Lorsque le signal d’alerte retentit, les personnes non contaminées doivent
- se confiner dans l’endroit clos le plus proche (domicile, lieu public, entreprise, école…) en colmatant les ouvertures, en coupant les ventilations, climatiseurs et chauffages, et en restant loin des fenêtres ;
- s’abstenir de faire des flammes, de fumer, d’ouvrir les fenêtres ;
- s’abstenir de téléphoner (ni téléphone fixe, ni téléphone mobile) sauf détresse vitale, afin de laisser les lignes libres pour les secours ;
- écouter la radio : France Inter sur grandes ondes (1 852 m, 162 kHz) : il s’agit de la radio du service public et en cas de destruction de l’émetteur FM le plus proche, l’émission en grandes ondes peut toujours être captée ; à défaut, écouter France Info ou toute radio locale. La radio fournira les consignes à suivre
Dans le cadre de la prévention de ce risque l’idéal serait de se construire un abris antiatomique. En tout état de cause vous devez absolument posséder un kit de survie.
Le kit de survie
- un papier d’identité et une photographie des proches
- penser à une monnaie d’échange (cigarettes)
- sac à dos imperméable
- carte de la région et une boussole
- jumelles
- masque à gaz
- couteau suisse
- grand couteau à lame mixte
- machette
- lampe (torche à manivelle ou solaire)
- radio (manivelle ou solaire)
- piles
- briquets
- miroir
- corde et mousquetons
- comprimés purificateur d’eau
- sac de couchage étanche
- gourdes (stock d’eau)
- kit de pêche
- quelques sous vêtements, et polaire / K-way, et porter gants, cagoule, chaussures de marche et vêtements épais type cuir
- nourriture non périssable (conserves, ration, barre énergétique…)
- boule quies
- trousse de premier secours
- Couvertures de survie
- Pince à écharde
- Ciseaux
- Désinfectant
- Compresses / Pansements
- Bandes compressives type Cohéban
- Kit de suture
- Comprimés d’iode (si apocalypse d’origine radio nucléaire)

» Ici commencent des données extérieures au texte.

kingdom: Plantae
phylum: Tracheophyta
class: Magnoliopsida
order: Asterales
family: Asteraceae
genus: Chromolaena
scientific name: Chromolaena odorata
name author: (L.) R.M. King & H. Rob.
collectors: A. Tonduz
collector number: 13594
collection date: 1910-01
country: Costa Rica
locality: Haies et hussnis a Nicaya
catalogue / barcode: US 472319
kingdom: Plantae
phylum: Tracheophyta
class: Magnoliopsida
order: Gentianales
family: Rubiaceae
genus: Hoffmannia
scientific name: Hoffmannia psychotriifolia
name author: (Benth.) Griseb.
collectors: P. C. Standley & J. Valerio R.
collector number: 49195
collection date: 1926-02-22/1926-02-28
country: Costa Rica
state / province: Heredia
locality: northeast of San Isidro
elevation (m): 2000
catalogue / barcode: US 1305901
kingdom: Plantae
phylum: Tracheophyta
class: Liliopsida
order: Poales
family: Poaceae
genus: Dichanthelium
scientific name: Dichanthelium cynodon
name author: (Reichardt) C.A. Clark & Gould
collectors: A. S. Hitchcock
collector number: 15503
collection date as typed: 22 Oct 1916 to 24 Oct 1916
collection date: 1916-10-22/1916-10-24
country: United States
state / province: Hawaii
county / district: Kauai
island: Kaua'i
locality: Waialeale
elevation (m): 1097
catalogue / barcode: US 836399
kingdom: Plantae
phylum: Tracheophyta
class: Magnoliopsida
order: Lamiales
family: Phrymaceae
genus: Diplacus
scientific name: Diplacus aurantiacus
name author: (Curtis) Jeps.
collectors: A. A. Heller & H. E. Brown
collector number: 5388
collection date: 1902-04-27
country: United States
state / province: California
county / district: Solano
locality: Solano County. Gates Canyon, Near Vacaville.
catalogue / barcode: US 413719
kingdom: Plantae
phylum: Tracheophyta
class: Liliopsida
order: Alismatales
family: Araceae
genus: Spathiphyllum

- Antibiotiques et antalgiques
J’espère ne rien avoir oublié. Bonne chance à tous…















le 21/12/12 une epidemie ? pourquoi pas , avec le terrorisme et tt ses labo qui teste tout et n’importe quoi , les prediction annonce un changement dans l’humanité et non la fin du monde
Boule Quies pour le kit de survie? Mais comment faire, on ne va plus entendre les zombies alors!
Passionnant ton article , pour l’abri anti-atomique je m’y mets avec ma pelle et ma pioche mais je vais devoir sacrifier le potager, damned!!